= Exercise description =
Can you pull out every line of the data below, from first to last, copying each one word for word?

Dataset excerpts
--------

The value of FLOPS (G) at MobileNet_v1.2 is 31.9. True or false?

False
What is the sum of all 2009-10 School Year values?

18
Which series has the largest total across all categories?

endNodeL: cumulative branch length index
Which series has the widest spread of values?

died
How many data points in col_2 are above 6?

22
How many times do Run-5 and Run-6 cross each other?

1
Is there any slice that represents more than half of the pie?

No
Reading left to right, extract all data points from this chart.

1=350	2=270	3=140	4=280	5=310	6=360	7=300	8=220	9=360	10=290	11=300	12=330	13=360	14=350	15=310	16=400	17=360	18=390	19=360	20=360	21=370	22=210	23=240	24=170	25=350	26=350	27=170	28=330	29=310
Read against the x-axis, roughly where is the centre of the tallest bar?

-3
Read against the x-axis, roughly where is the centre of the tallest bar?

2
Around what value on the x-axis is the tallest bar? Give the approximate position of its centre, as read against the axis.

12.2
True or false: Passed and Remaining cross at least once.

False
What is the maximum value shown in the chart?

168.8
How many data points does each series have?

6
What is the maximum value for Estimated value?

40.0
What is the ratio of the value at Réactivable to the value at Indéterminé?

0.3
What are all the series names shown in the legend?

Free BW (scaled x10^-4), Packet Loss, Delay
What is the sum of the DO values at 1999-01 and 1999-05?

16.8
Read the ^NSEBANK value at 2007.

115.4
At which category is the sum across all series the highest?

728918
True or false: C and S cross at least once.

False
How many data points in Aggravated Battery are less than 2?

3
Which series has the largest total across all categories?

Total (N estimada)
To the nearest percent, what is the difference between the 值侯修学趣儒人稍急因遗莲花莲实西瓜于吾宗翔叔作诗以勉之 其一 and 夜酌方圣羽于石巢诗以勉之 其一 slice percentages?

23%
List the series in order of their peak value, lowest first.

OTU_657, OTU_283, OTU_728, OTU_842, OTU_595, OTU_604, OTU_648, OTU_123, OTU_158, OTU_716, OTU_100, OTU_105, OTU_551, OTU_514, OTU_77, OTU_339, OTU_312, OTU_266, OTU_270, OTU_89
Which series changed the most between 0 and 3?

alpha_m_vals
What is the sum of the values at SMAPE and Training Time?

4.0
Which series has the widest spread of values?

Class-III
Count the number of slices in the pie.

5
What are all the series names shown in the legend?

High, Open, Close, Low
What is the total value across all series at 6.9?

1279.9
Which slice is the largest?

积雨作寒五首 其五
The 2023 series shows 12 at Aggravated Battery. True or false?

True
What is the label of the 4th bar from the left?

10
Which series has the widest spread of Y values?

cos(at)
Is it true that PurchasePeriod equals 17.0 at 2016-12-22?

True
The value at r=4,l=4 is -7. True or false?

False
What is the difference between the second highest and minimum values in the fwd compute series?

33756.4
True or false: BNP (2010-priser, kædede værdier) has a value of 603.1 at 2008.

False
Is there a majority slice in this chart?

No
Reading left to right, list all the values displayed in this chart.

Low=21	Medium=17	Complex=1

--------

= Worked solution =
The value of FLOPS (G) at MobileNet_v1.2 is 31.9. True or false?

False
What is the sum of all 2009-10 School Year values?

18
Which series has the largest total across all categories?

endNodeL: cumulative branch length index
Which series has the widest spread of values?

died
How many data points in col_2 are above 6?

22
How many times do Run-5 and Run-6 cross each other?

1
Is there any slice that represents more than half of the pie?

No
Reading left to right, extract all data points from this chart.

1=350	2=270	3=140	4=280	5=310	6=360	7=300	8=220	9=360	10=290	11=300	12=330	13=360	14=350	15=310	16=400	17=360	18=390	19=360	20=360	21=370	22=210	23=240	24=170	25=350	26=350	27=170	28=330	29=310
Read against the x-axis, roughly where is the centre of the tallest bar?

-3
Read against the x-axis, roughly where is the centre of the tallest bar?

2
Around what value on the x-axis is the tallest bar? Give the approximate position of its centre, as read against the axis.

12.2
True or false: Passed and Remaining cross at least once.

False
What is the maximum value shown in the chart?

168.8
How many data points does each series have?

6
What is the maximum value for Estimated value?

40.0
What is the ratio of the value at Réactivable to the value at Indéterminé?

0.3
What are all the series names shown in the legend?

Free BW (scaled x10^-4), Packet Loss, Delay
What is the sum of the DO values at 1999-01 and 1999-05?

16.8
Read the ^NSEBANK value at 2007.

115.4
At which category is the sum across all series the highest?

728918
True or false: C and S cross at least once.

False
How many data points in Aggravated Battery are less than 2?

3
Which series has the largest total across all categories?

Total (N estimada)
To the nearest percent, what is the difference between the 值侯修学趣儒人稍急因遗莲花莲实西瓜于吾宗翔叔作诗以勉之 其一 and 夜酌方圣羽于石巢诗以勉之 其一 slice percentages?

23%
List the series in order of their peak value, lowest first.

OTU_657, OTU_283, OTU_728, OTU_842, OTU_595, OTU_604, OTU_648, OTU_123, OTU_158, OTU_716, OTU_100, OTU_105, OTU_551, OTU_514, OTU_77, OTU_339, OTU_312, OTU_266, OTU_270, OTU_89
Which series changed the most between 0 and 3?

alpha_m_vals
What is the sum of the values at SMAPE and Training Time?

4.0
Which series has the widest spread of values?

Class-III
Count the number of slices in the pie.

5
What are all the series names shown in the legend?

High, Open, Close, Low
What is the total value across all series at 6.9?

1279.9
Which slice is the largest?

积雨作寒五首 其五
The 2023 series shows 12 at Aggravated Battery. True or false?

True
What is the label of the 4th bar from the left?

10
Which series has the widest spread of Y values?

cos(at)
Is it true that PurchasePeriod equals 17.0 at 2016-12-22?

True
The value at r=4,l=4 is -7. True or false?

False
What is the difference between the second highest and minimum values in the fwd compute series?

33756.4
True or false: BNP (2010-priser, kædede værdier) has a value of 603.1 at 2008.

False
Is there a majority slice in this chart?

No
Reading left to right, list all the values displayed in this chart.

Low=21	Medium=17	Complex=1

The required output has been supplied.